Page-level text extractions

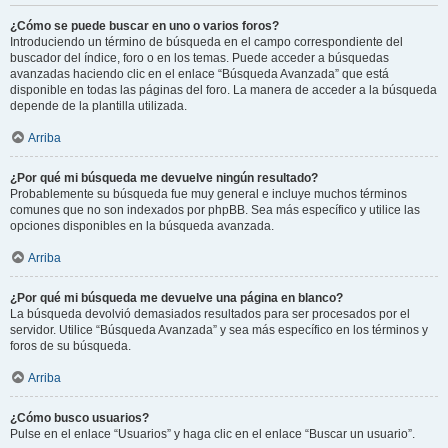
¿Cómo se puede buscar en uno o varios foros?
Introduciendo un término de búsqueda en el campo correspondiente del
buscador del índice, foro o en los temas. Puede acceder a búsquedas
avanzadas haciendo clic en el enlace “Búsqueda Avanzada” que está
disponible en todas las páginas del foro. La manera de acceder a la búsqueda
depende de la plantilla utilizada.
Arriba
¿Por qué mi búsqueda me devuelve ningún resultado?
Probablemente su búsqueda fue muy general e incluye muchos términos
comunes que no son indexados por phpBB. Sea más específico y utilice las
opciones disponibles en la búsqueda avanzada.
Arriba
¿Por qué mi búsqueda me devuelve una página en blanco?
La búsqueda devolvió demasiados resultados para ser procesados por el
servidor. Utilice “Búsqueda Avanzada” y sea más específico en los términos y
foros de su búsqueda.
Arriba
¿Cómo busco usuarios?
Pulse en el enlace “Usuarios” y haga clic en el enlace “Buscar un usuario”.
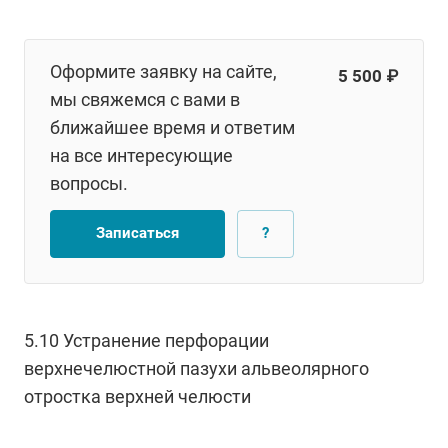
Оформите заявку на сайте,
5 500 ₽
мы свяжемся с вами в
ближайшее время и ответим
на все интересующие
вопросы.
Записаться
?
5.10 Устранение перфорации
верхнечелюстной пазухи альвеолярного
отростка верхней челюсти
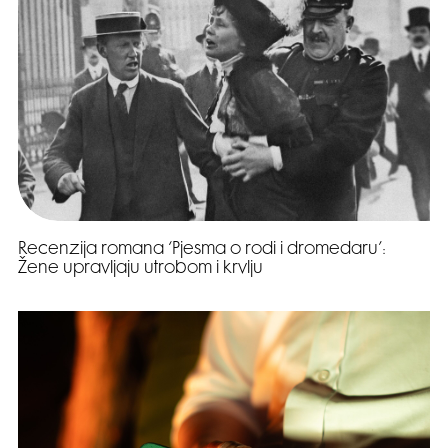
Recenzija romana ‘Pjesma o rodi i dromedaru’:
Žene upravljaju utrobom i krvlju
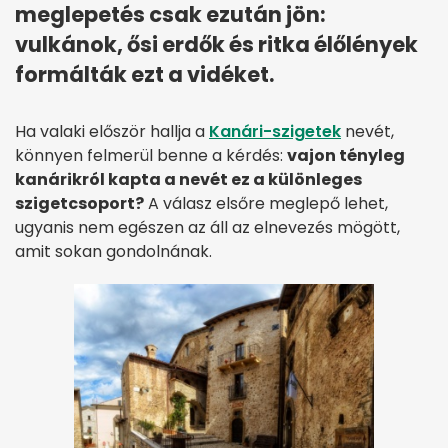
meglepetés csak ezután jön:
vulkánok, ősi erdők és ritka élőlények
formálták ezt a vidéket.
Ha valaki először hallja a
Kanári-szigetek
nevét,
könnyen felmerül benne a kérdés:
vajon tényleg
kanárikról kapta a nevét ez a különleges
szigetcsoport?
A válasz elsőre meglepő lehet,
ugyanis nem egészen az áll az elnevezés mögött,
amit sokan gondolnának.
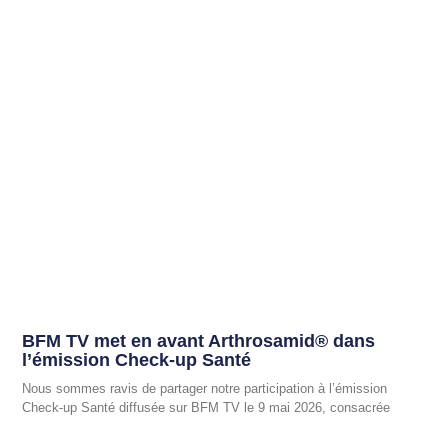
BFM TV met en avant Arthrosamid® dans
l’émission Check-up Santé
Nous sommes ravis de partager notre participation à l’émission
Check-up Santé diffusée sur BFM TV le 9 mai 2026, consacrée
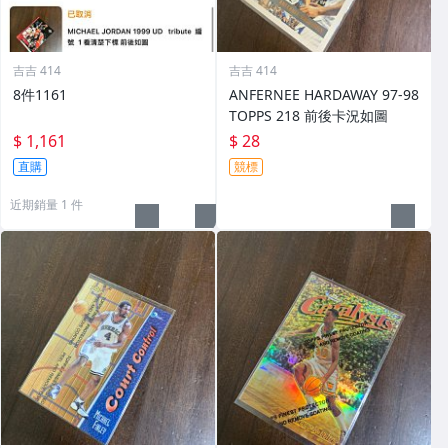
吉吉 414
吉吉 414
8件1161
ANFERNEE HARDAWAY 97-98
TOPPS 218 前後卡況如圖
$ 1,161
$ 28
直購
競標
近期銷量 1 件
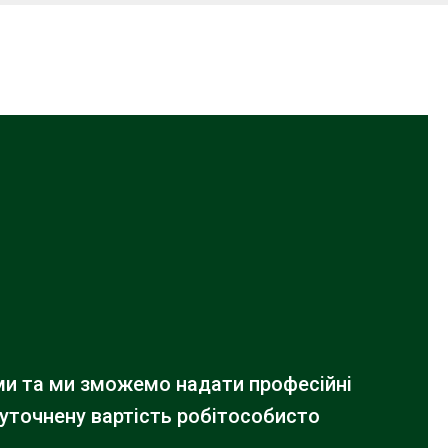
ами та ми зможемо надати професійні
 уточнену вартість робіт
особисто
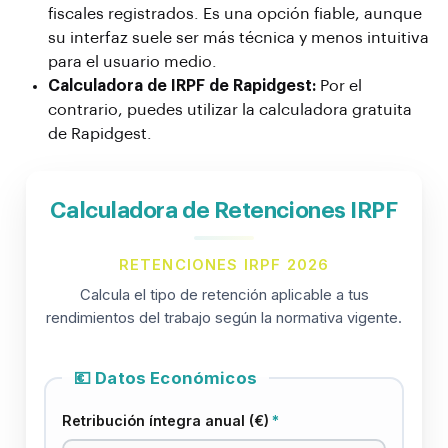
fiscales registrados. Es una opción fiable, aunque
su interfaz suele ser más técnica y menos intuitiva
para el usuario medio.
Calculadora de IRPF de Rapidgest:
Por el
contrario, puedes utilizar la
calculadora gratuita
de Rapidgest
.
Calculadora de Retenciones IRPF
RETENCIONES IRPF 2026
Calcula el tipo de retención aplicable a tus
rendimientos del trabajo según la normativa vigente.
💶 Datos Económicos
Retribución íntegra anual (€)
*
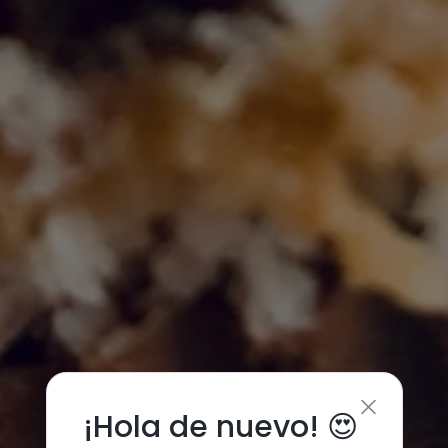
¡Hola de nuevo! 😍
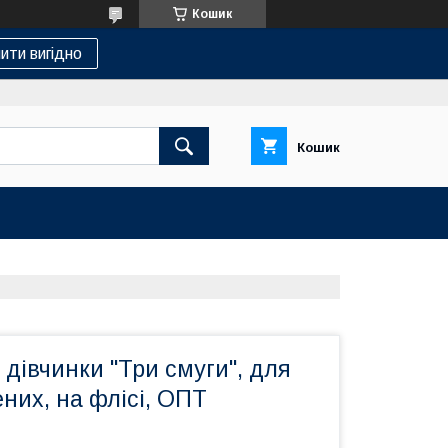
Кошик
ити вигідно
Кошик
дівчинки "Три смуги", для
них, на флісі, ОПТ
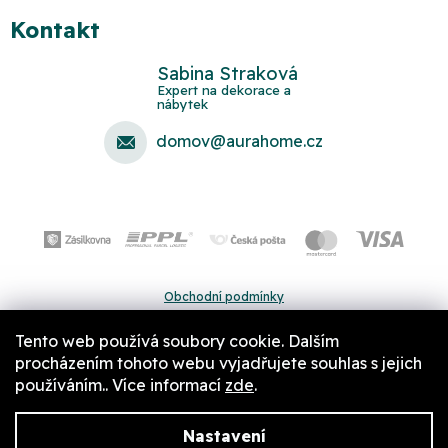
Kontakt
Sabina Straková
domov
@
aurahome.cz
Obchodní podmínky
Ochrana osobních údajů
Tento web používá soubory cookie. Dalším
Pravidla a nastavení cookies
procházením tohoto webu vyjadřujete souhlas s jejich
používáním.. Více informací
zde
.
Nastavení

▶ **EXERCISE DIRECTIONS**:
Looking through the entries, count the lines that hold the word "Cómo" and state that count alone.

▶ **TASK RESPONSE**:
2